Please print the listing that follows word for word, but skip any pictures it holds.

(Data extract Opens)

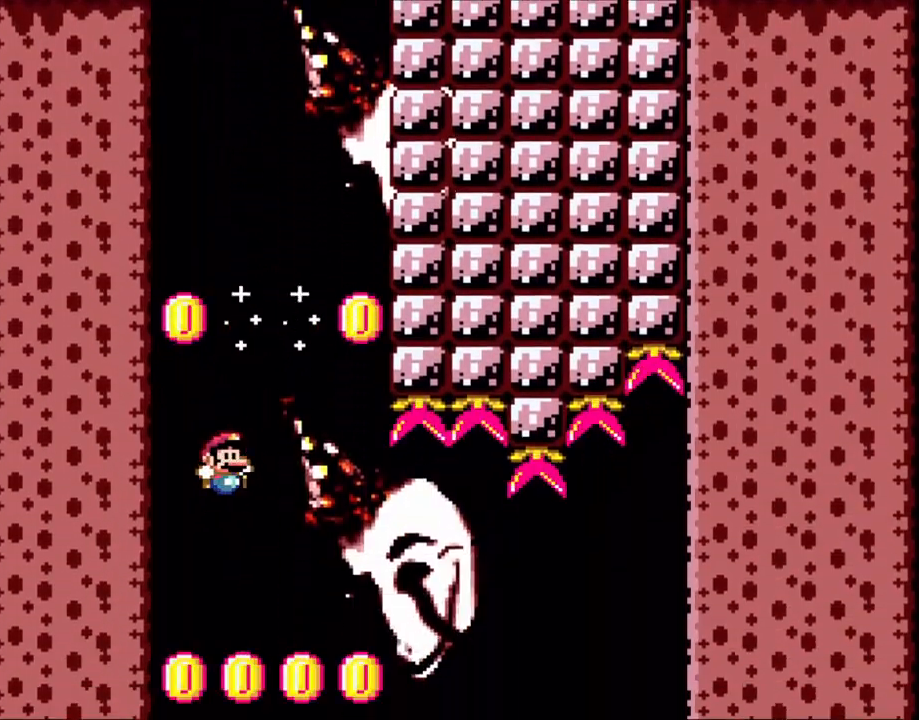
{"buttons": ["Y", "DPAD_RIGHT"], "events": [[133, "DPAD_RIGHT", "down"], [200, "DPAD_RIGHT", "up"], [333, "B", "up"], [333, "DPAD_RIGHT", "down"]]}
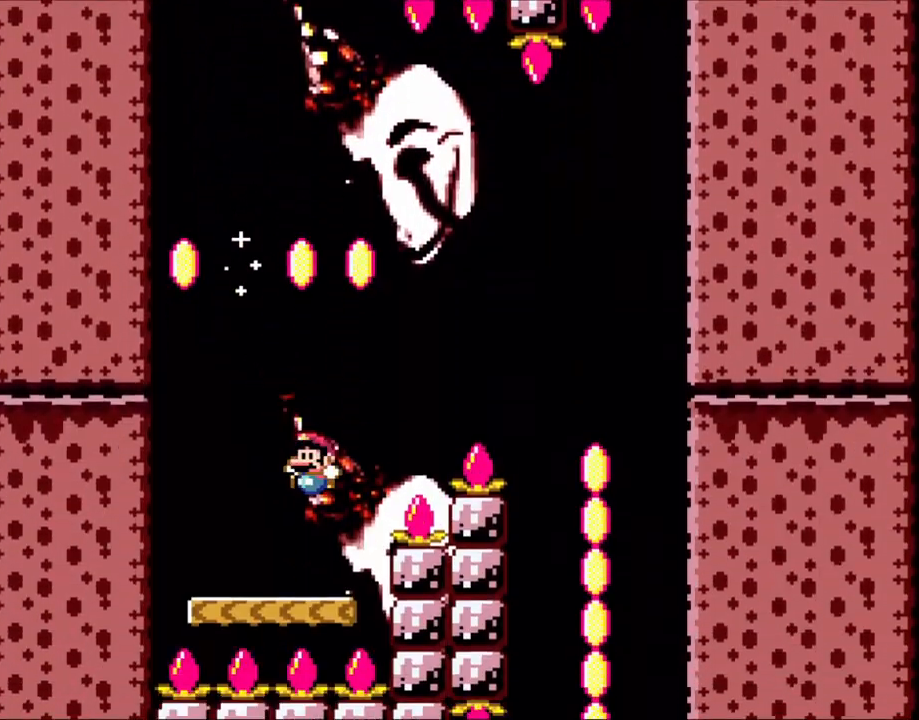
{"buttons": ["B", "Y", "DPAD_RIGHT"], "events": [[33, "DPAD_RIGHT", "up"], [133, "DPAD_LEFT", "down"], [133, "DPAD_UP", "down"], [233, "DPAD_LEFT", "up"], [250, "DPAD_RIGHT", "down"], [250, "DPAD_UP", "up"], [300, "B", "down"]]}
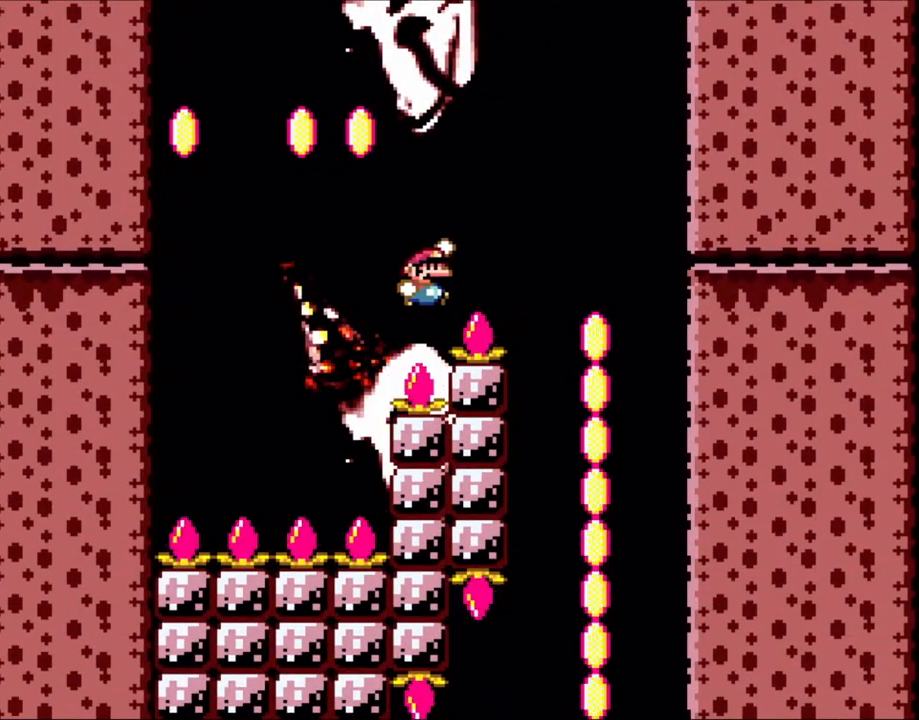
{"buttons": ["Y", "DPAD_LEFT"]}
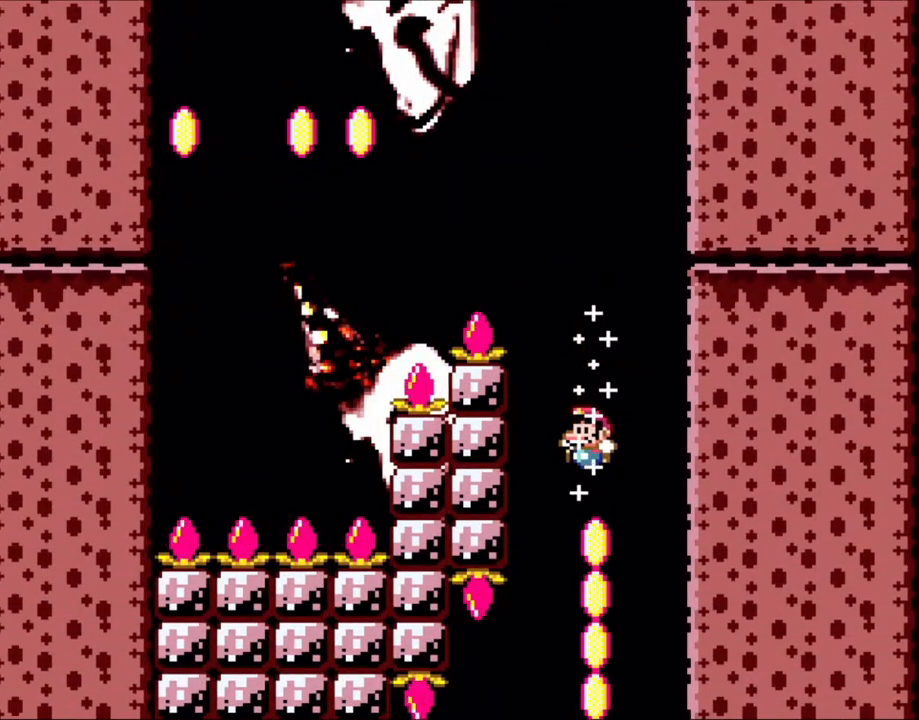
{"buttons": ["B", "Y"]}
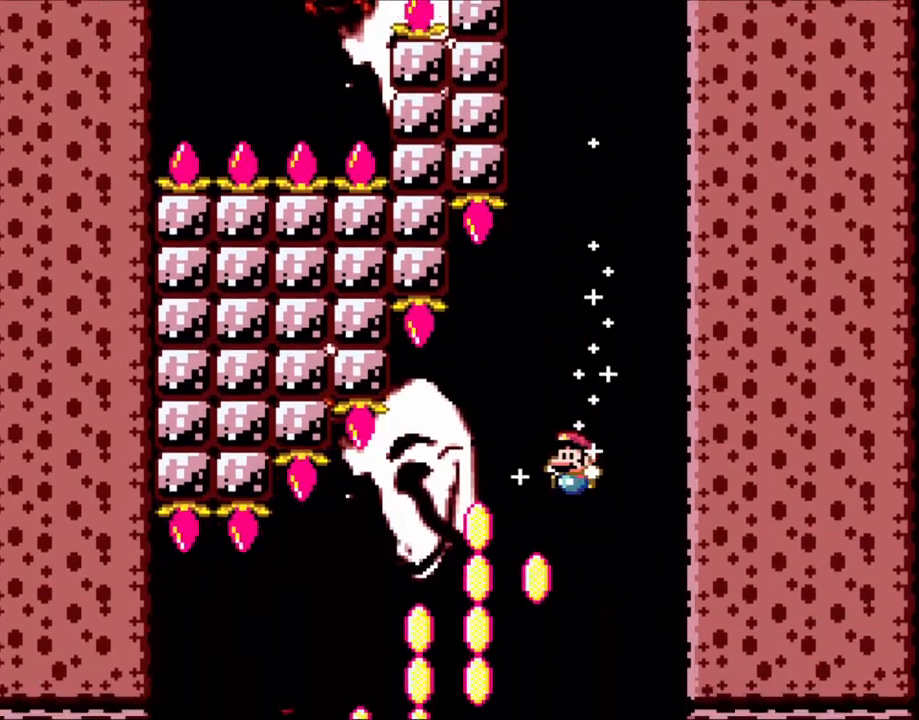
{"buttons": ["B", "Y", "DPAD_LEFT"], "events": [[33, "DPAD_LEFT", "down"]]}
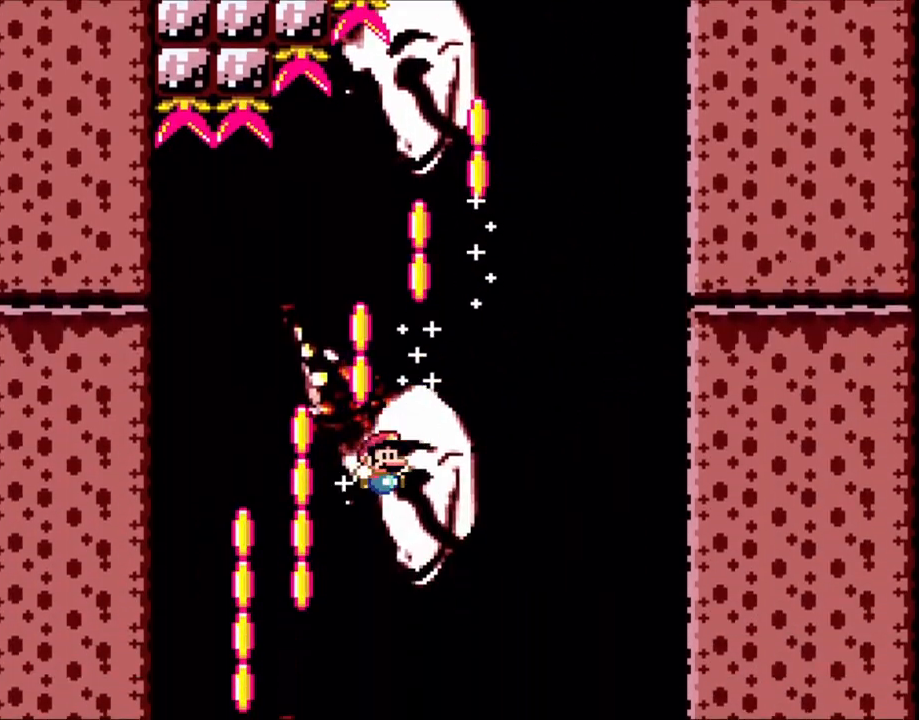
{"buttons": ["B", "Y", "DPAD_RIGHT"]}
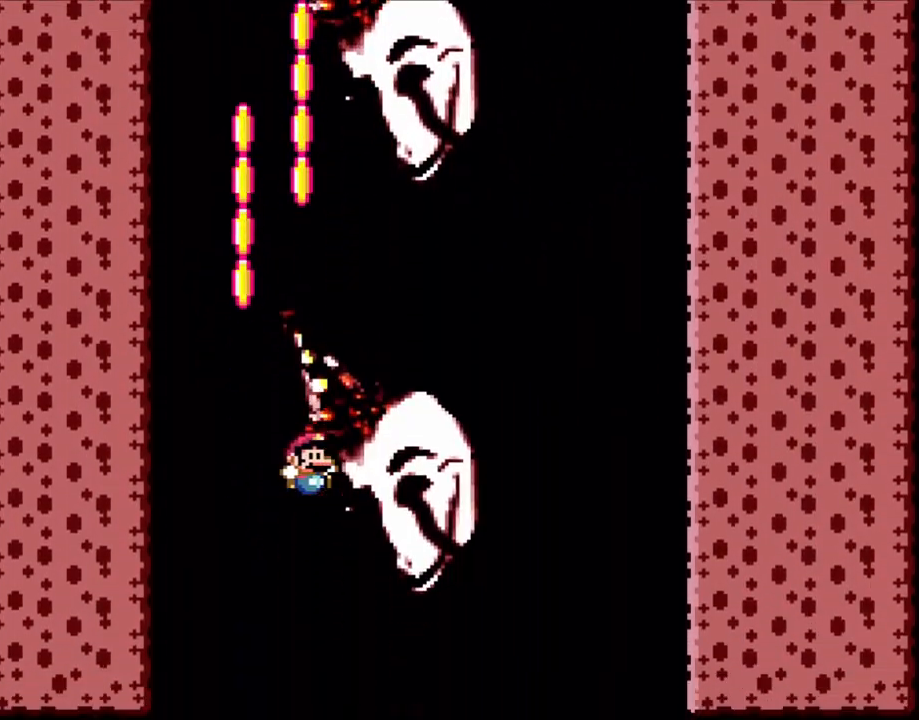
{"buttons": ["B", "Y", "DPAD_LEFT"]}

(Data extract Closes)

Response to this task |
{"buttons": ["Y", "DPAD_RIGHT"], "events": [[133, "DPAD_RIGHT", "down"], [200, "DPAD_RIGHT", "up"], [333, "B", "up"], [333, "DPAD_RIGHT", "down"]]}
{"buttons": ["B", "Y", "DPAD_RIGHT"], "events": [[33, "DPAD_RIGHT", "up"], [133, "DPAD_LEFT", "down"], [133, "DPAD_UP", "down"], [233, "DPAD_LEFT", "up"], [250, "DPAD_RIGHT", "down"], [250, "DPAD_UP", "up"], [300, "B", "down"]]}
{"buttons": ["Y", "DPAD_LEFT"]}
{"buttons": ["B", "Y"]}
{"buttons": ["B", "Y", "DPAD_LEFT"], "events": [[33, "DPAD_LEFT", "down"]]}
{"buttons": ["B", "Y", "DPAD_RIGHT"]}
{"buttons": ["B", "Y", "DPAD_LEFT"]}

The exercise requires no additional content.